Task prompt -
Reproduce each record exactly, leaving out no line.

::: Provided data

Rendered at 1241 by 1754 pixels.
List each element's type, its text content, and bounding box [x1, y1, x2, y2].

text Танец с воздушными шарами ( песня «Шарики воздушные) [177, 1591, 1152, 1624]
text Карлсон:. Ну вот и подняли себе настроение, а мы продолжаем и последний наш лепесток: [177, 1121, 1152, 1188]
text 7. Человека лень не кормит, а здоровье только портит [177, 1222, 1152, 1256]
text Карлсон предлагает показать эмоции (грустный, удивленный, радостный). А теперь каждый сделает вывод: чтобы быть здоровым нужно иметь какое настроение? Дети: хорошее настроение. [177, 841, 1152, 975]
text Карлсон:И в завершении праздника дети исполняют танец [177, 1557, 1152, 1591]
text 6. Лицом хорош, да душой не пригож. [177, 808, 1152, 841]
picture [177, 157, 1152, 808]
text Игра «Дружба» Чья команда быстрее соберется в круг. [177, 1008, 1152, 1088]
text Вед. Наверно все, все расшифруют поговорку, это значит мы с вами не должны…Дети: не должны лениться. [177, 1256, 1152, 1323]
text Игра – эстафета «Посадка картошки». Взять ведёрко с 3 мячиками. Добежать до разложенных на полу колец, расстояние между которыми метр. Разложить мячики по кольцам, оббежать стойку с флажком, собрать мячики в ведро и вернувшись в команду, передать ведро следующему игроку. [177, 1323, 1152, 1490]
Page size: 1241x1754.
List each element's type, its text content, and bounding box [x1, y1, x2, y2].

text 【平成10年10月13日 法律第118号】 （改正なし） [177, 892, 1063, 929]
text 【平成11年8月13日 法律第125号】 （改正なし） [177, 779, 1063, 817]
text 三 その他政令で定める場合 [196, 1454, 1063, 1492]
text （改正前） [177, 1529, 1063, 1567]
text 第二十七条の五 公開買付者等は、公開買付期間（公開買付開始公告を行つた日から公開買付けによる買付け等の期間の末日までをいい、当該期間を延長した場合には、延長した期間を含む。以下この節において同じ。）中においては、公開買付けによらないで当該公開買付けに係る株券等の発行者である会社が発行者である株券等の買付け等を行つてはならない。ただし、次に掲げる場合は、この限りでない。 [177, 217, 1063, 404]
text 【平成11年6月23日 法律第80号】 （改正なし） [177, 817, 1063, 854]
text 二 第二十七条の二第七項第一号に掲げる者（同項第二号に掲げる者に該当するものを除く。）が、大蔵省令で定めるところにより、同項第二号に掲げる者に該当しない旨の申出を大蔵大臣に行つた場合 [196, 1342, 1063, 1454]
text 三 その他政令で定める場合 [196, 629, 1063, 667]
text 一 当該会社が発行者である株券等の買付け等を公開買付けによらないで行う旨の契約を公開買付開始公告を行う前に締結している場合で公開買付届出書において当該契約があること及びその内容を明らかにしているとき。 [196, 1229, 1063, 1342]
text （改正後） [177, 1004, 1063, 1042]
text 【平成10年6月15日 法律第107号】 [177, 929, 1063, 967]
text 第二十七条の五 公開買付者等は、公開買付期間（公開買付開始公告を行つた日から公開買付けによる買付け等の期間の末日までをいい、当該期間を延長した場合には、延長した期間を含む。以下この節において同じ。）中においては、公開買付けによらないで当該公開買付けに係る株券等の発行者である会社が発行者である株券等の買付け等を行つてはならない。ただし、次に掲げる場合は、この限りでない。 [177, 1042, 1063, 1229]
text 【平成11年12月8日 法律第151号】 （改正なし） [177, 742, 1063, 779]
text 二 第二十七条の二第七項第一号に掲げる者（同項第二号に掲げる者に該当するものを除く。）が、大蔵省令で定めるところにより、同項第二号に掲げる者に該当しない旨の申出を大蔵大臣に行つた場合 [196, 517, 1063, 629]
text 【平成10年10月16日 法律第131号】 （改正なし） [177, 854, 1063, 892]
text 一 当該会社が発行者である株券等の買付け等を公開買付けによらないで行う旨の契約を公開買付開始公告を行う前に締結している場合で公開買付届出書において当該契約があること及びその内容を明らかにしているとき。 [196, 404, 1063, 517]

::::::

Result -
Rendered at 1241 by 1754 pixels.
List each element's type, its text content, and bounding box [x1, y1, x2, y2].

text Танец с воздушными шарами ( песня «Шарики воздушные) [177, 1591, 1152, 1624]
text Карлсон:. Ну вот и подняли себе настроение, а мы продолжаем и последний наш лепесток: [177, 1121, 1152, 1188]
text 7. Человека лень не кормит, а здоровье только портит [177, 1222, 1152, 1256]
text Карлсон предлагает показать эмоции (грустный, удивленный, радостный). А теперь каждый сделает вывод: чтобы быть здоровым нужно иметь какое настроение? Дети: хорошее настроение. [177, 841, 1152, 975]
text Карлсон:И в завершении праздника дети исполняют танец [177, 1557, 1152, 1591]
text 6. Лицом хорош, да душой не пригож. [177, 808, 1152, 841]
picture [177, 157, 1152, 808]
text Игра «Дружба» Чья команда быстрее соберется в круг. [177, 1008, 1152, 1088]
text Вед. Наверно все, все расшифруют поговорку, это значит мы с вами не должны…Дети: не должны лениться. [177, 1256, 1152, 1323]
text Игра – эстафета «Посадка картошки». Взять ведёрко с 3 мячиками. Добежать до разложенных на полу колец, расстояние между которыми метр. Разложить мячики по кольцам, оббежать стойку с флажком, собрать мячики в ведро и вернувшись в команду, передать ведро следующему игроку. [177, 1323, 1152, 1490]
Page size: 1241x1754.
List each element's type, its text content, and bounding box [x1, y1, x2, y2].

text 【平成10年10月13日 法律第118号】 （改正なし） [177, 892, 1063, 929]
text 【平成11年8月13日 法律第125号】 （改正なし） [177, 779, 1063, 817]
text 三 その他政令で定める場合 [196, 1454, 1063, 1492]
text （改正前） [177, 1529, 1063, 1567]
text 第二十七条の五 公開買付者等は、公開買付期間（公開買付開始公告を行つた日から公開買付けによる買付け等の期間の末日までをいい、当該期間を延長した場合には、延長した期間を含む。以下この節において同じ。）中においては、公開買付けによらないで当該公開買付けに係る株券等の発行者である会社が発行者である株券等の買付け等を行つてはならない。ただし、次に掲げる場合は、この限りでない。 [177, 217, 1063, 404]
text 【平成11年6月23日 法律第80号】 （改正なし） [177, 817, 1063, 854]
text 二 第二十七条の二第七項第一号に掲げる者（同項第二号に掲げる者に該当するものを除く。）が、大蔵省令で定めるところにより、同項第二号に掲げる者に該当しない旨の申出を大蔵大臣に行つた場合 [196, 1342, 1063, 1454]
text 三 その他政令で定める場合 [196, 629, 1063, 667]
text 一 当該会社が発行者である株券等の買付け等を公開買付けによらないで行う旨の契約を公開買付開始公告を行う前に締結している場合で公開買付届出書において当該契約があること及びその内容を明らかにしているとき。 [196, 1229, 1063, 1342]
text （改正後） [177, 1004, 1063, 1042]
text 【平成10年6月15日 法律第107号】 [177, 929, 1063, 967]
text 第二十七条の五 公開買付者等は、公開買付期間（公開買付開始公告を行つた日から公開買付けによる買付け等の期間の末日までをいい、当該期間を延長した場合には、延長した期間を含む。以下この節において同じ。）中においては、公開買付けによらないで当該公開買付けに係る株券等の発行者である会社が発行者である株券等の買付け等を行つてはならない。ただし、次に掲げる場合は、この限りでない。 [177, 1042, 1063, 1229]
text 【平成11年12月8日 法律第151号】 （改正なし） [177, 742, 1063, 779]
text 二 第二十七条の二第七項第一号に掲げる者（同項第二号に掲げる者に該当するものを除く。）が、大蔵省令で定めるところにより、同項第二号に掲げる者に該当しない旨の申出を大蔵大臣に行つた場合 [196, 517, 1063, 629]
text 【平成10年10月16日 法律第131号】 （改正なし） [177, 854, 1063, 892]
text 一 当該会社が発行者である株券等の買付け等を公開買付けによらないで行う旨の契約を公開買付開始公告を行う前に締結している場合で公開買付届出書において当該契約があること及びその内容を明らかにしているとき。 [196, 404, 1063, 517]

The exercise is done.